1. Field of the Invention
The present invention relates to a waste heat utilization device and a control method thereof. For example, the waste heat utilization device recovers power by using waste heat of a heat generating unit, and can be suitably used for a vehicle having an internal combustion engine.
2. Description of the Related Art
A waste heat utilization device is described in JP-A-2005-307951 (corresponding to US 2005/0235670 A1), for example. The waste heat utilization device includes a refrigeration cycle for air-conditioning, and a Rankine cycle that recovers waste heat from a heat generating unit such as an internal combustion engine. The refrigeration cycle includes a compressor that is driven by power of the engine to compress and discharge refrigerant, and the Rankine cycle includes an expansion unit that is operated by expansion of the refrigerant heated by the waste heat. The waste heat is generated from the heat generating unit and is obtained during a cooling operation of the heat generating unit. Furthermore, the Rankine cycle is constructed to use a condenser (radiator) in common with the refrigeration cycle.
Furthermore, a stand-along operation (single operation) of the refrigeration cycle, a stand-along operation (single operation) of the Rankine cycle and a simultaneous operation (combination operation) of the refrigeration cycle and the Rankine cycle are selectively performed in accordance with an air-conditioning necessity, a heat recovering possibility of the waste heat, etc.
However, in a case where cooling load is large in the refrigeration cycle in the summer season, when the refrigeration cycle and the Rankine cycle are simultaneously operated in the waste heat utilization device, energy loss may be caused in the whole cycle of the waste heat utilization device even when waste heat is recovered in the Rankine cycle. The problems will be described in detail as follows based on the experiments performed by the inventors of the present application.
FIG. 12 is a graph showing a relationship between the cooling load of the refrigeration cycle and a driving power of the compressor when only the refrigeration cycle is operated (single operation), and FIG. 13 is a Mollier diagram (p-h diagram) of the refrigeration cycle used in FIG. 12. In FIG. 13, DP is the driving power of the compressor. Next, FIG. 14 is a graph showing a relationship between the cooling load of the refrigeration cycle and the driving power of the compressor when both the refrigeration cycle and the Rankine cycle are simultaneously operated (combination operation), in addition to the single operation of FIG. 12.

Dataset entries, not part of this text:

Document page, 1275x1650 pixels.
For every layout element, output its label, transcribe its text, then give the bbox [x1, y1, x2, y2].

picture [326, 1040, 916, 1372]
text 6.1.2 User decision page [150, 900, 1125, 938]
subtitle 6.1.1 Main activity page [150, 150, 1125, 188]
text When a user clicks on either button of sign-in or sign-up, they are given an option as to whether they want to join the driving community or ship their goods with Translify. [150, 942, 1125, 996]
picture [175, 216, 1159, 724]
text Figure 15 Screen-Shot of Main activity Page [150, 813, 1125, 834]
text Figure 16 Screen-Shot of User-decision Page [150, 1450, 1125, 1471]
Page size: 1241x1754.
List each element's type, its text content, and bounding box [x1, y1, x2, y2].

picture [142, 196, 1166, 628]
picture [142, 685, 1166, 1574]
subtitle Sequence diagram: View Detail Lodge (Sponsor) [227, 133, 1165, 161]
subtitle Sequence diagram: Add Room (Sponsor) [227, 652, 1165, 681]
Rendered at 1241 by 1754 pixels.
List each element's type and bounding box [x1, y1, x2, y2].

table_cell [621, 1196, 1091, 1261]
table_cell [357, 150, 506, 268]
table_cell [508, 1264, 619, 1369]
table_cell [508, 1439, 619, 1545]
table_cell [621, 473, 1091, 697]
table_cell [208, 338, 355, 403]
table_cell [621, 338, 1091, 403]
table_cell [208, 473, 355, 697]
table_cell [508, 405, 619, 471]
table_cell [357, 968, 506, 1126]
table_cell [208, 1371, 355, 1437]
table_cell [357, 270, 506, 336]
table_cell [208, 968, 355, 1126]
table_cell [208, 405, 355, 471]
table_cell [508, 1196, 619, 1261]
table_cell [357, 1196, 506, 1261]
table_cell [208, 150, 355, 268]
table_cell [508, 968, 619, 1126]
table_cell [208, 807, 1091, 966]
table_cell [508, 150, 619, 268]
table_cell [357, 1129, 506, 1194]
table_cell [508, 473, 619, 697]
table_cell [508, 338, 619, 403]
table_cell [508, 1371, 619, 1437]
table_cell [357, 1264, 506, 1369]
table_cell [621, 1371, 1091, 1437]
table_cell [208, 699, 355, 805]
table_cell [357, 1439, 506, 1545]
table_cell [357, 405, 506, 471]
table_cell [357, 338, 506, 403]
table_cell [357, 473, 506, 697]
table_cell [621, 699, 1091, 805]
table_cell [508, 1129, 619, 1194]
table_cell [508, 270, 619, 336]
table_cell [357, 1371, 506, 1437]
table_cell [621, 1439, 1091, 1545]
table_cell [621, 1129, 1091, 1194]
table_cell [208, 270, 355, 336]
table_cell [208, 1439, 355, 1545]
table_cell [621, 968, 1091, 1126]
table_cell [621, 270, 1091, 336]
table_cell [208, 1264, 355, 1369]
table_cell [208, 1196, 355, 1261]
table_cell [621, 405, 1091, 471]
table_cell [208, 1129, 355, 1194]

As shown in FIG. 14, the driving power of the compressor becomes very high in the combination operation as compared with the single operation of the refrigeration cycle, because heat from the refrigeration cycle and heat from the Rankine cycle are introduced into the common condenser. Thus, in the combination operation of both the refrigeration cycle and the Rankine cycle, the condensation pressure of the condenser becomes higher as compared with the single operation of the refrigeration cycle, as shown in FIG. 15. In FIG. 15, CP indicates the increase of the condensation pressure in the combination operation as compared with the single operation, EO indicates the output power of the expansion unit in the combination operation, and DP1 indicates the power deterioration in the compressor as compared with the single operation.
A compression ratio (i.e., a ratio of the discharge pressure to the suction pressure) of the compressor becomes higher as the condensation pressure CP increases, thereby the driving power of the compressor is increased. FIG. 16 shows the driving energy E1 for driving the compressor and the recovered energy E2 recovered in the Rankine cycle, in accordance with a change of the cooling load, during the combination operation. In FIG. 16, Z indicates the balance point between the driving energy E1 and the recovered energy E2, and the cooling load generally becomes larger as an outside air temperature increases. As shown in FIG. 16, in the combination operation of the waste heat utilization device, even when the energy is recovered in the Rankine cycle, the energy balance between the recovered energy E2 and the driving energy E1 becomes minus when the cooling load is larger than a predetermined value, thereby deteriorating the fuel consumption efficiency in the engine.